I know a lot of people who are so enamored with free market capitalism and individualism that they oppose any social programs to reduce poverty and fix wealth inequality. In previous articles about government I mentioned why extreme inequality is a problem. Some capitalists disagree that it’s even a problem, or if they do they blame the poor for not earning more money. But others think government interference is what causes economic problems, and an unregulated capitalist free market would fix wealth inequality. I believe this view is inconsistent with what we’ve actually observed in the past, and social programs are necessary to offset the inherent problems created by capitalism.
The main problem with capitalism is that it’s specifically designed to make use of greed. It’s actually not a bad concept, to direct our more negative human traits into producing goods. However, capitalism assumes this is the best way of running an economy, and therefore tends to promote and reward greed.
Perhaps it was the best at some point in the past, when humanity was more spread out and individuals were more dependent on themselves and their families. But over the last couple centuries, the exponential growth of technology has led to a much more populous world and very different ways of life. You could see this as analogous to a single cell joining with others to form a multi-cellular organism. We started as small tribes, then cities, then nations. Now almost all of humanity has been brought into a single tribe, if you base your criteria for tribal membership on the length of time it would take to communicate with any other member. Instantaneous communication and faster methods of travel have brought almost everyone in the world as close together as the population of a city, whether we remain divided into separate countries or not.
The word socialism elicits negative reactions from a lot of Americans. I think the widespread misunderstanding of the term is a relic of the Cold War era, as well as historical tension between right-wing capitalists and the far left. When one type of government ends up going bad, people are quick to blame the overall method and move to the opposite extreme, rather than considering the real cause of the problems. This results in an endless cycle of reactionaries who, in their zealous drive to fix what everyone else messed up, go too far and make another mess.

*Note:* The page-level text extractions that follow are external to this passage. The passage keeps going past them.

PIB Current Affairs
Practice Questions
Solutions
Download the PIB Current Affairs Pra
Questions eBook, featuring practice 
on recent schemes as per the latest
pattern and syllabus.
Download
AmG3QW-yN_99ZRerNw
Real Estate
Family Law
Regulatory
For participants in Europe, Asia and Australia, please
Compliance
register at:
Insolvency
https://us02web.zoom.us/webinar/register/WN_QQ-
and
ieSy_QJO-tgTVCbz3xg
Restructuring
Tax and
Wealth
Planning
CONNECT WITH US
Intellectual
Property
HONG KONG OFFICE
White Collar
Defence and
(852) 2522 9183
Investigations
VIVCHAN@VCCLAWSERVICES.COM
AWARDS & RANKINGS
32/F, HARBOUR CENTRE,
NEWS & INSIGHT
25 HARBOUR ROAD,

That’s the current situation in America. During the Cold War, in response to the threat from an authoritarian socialist country, America turned hard to the right and ended up handing over government power to large corporations. The solution to our problems is not more of the same crony capitalism that has shifted massive amounts of wealth, as well as most economic growth, into the hands of the rich. When a government has gone too far to the right, it needs to shift back toward the left.